▸ **PROBLEM TO WORK ON**:
From the first line to the last, print the records exactly, leaving out the pictures.

(Collection entries)

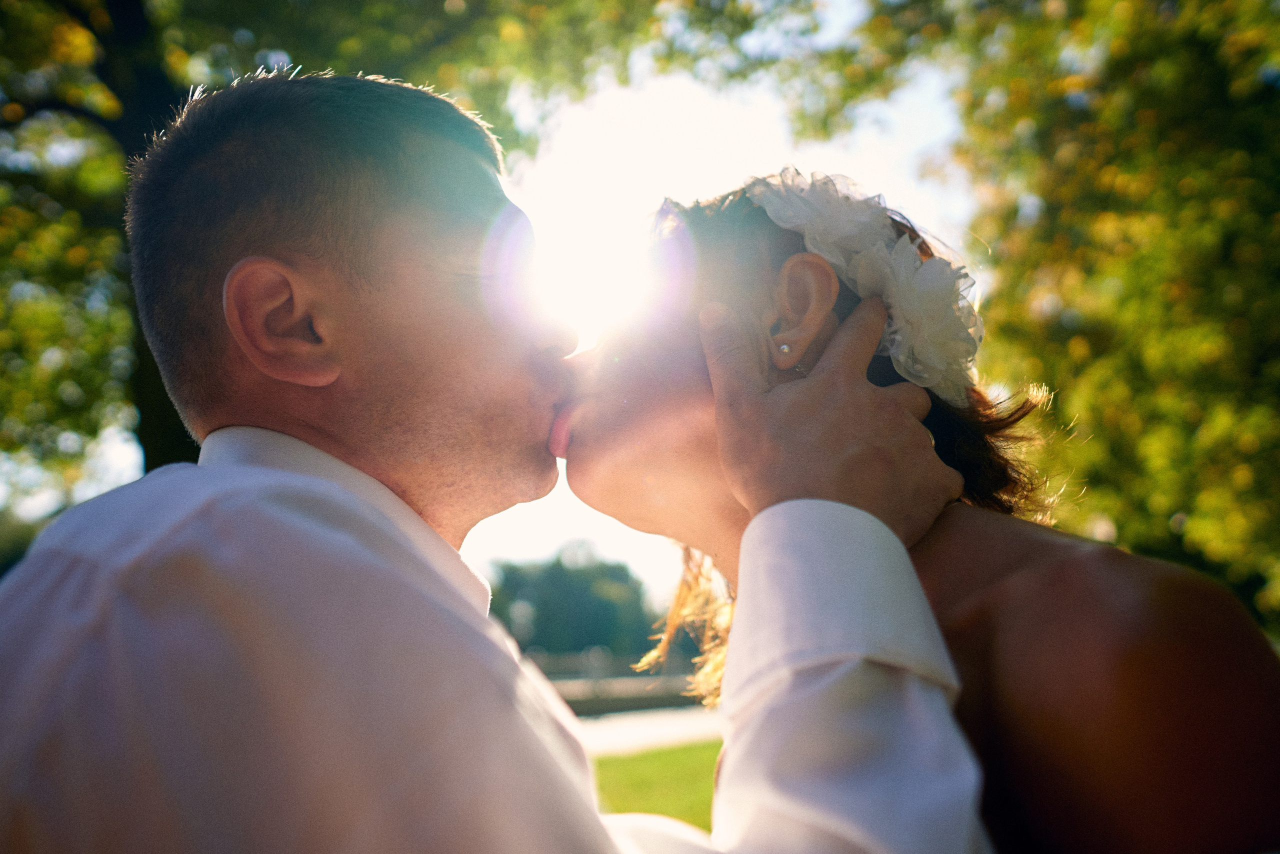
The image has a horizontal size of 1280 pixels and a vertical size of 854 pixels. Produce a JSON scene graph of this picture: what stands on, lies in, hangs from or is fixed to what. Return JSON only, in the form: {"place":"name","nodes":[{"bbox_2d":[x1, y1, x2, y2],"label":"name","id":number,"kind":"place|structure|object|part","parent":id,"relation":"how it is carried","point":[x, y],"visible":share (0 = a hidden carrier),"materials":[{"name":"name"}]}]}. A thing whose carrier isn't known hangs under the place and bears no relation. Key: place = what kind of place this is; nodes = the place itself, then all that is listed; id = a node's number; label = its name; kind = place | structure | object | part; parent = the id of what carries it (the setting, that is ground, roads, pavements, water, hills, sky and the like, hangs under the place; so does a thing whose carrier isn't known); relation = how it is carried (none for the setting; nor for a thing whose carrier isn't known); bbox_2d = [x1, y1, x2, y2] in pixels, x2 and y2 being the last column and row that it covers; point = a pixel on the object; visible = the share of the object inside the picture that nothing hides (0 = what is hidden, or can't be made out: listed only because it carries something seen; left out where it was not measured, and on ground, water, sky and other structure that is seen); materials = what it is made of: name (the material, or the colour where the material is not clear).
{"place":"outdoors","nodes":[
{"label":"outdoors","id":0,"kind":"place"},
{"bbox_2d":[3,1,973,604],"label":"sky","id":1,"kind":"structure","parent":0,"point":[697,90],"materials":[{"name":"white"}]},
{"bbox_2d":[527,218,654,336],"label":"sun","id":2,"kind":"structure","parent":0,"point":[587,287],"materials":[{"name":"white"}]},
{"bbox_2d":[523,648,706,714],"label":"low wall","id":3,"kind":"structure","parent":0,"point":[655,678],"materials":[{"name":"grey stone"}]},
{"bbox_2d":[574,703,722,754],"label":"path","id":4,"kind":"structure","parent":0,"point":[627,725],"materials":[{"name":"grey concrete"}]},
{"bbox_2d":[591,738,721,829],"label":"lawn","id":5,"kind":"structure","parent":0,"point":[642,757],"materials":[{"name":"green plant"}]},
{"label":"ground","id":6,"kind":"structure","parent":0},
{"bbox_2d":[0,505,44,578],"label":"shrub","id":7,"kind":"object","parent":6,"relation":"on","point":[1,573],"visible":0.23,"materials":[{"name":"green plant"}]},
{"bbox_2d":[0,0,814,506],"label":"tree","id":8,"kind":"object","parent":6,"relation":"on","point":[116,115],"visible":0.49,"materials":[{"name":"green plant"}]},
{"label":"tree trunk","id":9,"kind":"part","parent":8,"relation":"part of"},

▸ **SOLVED PROBLEM**:
The image has a horizontal size of 1280 pixels and a vertical size of 854 pixels. Produce a JSON scene graph of this picture: what stands on, lies in, hangs from or is fixed to what. Return JSON only, in the form: {"place":"name","nodes":[{"bbox_2d":[x1, y1, x2, y2],"label":"name","id":number,"kind":"place|structure|object|part","parent":id,"relation":"how it is carried","point":[x, y],"visible":share (0 = a hidden carrier),"materials":[{"name":"name"}]}]}. A thing whose carrier isn't known hangs under the place and bears no relation. Key: place = what kind of place this is; nodes = the place itself, then all that is listed; id = a node's number; label = its name; kind = place | structure | object | part; parent = the id of what carries it (the setting, that is ground, roads, pavements, water, hills, sky and the like, hangs under the place; so does a thing whose carrier isn't known); relation = how it is carried (none for the setting; nor for a thing whose carrier isn't known); bbox_2d = [x1, y1, x2, y2] in pixels, x2 and y2 being the last column and row that it covers; point = a pixel on the object; visible = the share of the object inside the picture that nothing hides (0 = what is hidden, or can't be made out: listed only because it carries something seen; left out where it was not measured, and on ground, water, sky and other structure that is seen); materials = what it is made of: name (the material, or the colour where the material is not clear).
{"place":"outdoors","nodes":[
{"label":"outdoors","id":0,"kind":"place"},
{"bbox_2d":[3,1,973,604],"label":"sky","id":1,"kind":"structure","parent":0,"point":[697,90],"materials":[{"name":"white"}]},
{"bbox_2d":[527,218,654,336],"label":"sun","id":2,"kind":"structure","parent":0,"point":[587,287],"materials":[{"name":"white"}]},
{"bbox_2d":[523,648,706,714],"label":"low wall","id":3,"kind":"structure","parent":0,"point":[655,678],"materials":[{"name":"grey stone"}]},
{"bbox_2d":[574,703,722,754],"label":"path","id":4,"kind":"structure","parent":0,"point":[627,725],"materials":[{"name":"grey concrete"}]},
{"bbox_2d":[591,738,721,829],"label":"lawn","id":5,"kind":"structure","parent":0,"point":[642,757],"materials":[{"name":"green plant"}]},
{"label":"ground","id":6,"kind":"structure","parent":0},
{"bbox_2d":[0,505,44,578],"label":"shrub","id":7,"kind":"object","parent":6,"relation":"on","point":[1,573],"visible":0.23,"materials":[{"name":"green plant"}]},
{"bbox_2d":[0,0,814,506],"label":"tree","id":8,"kind":"object","parent":6,"relation":"on","point":[116,115],"visible":0.49,"materials":[{"name":"green plant"}]},
{"label":"tree trunk","id":9,"kind":"part","parent":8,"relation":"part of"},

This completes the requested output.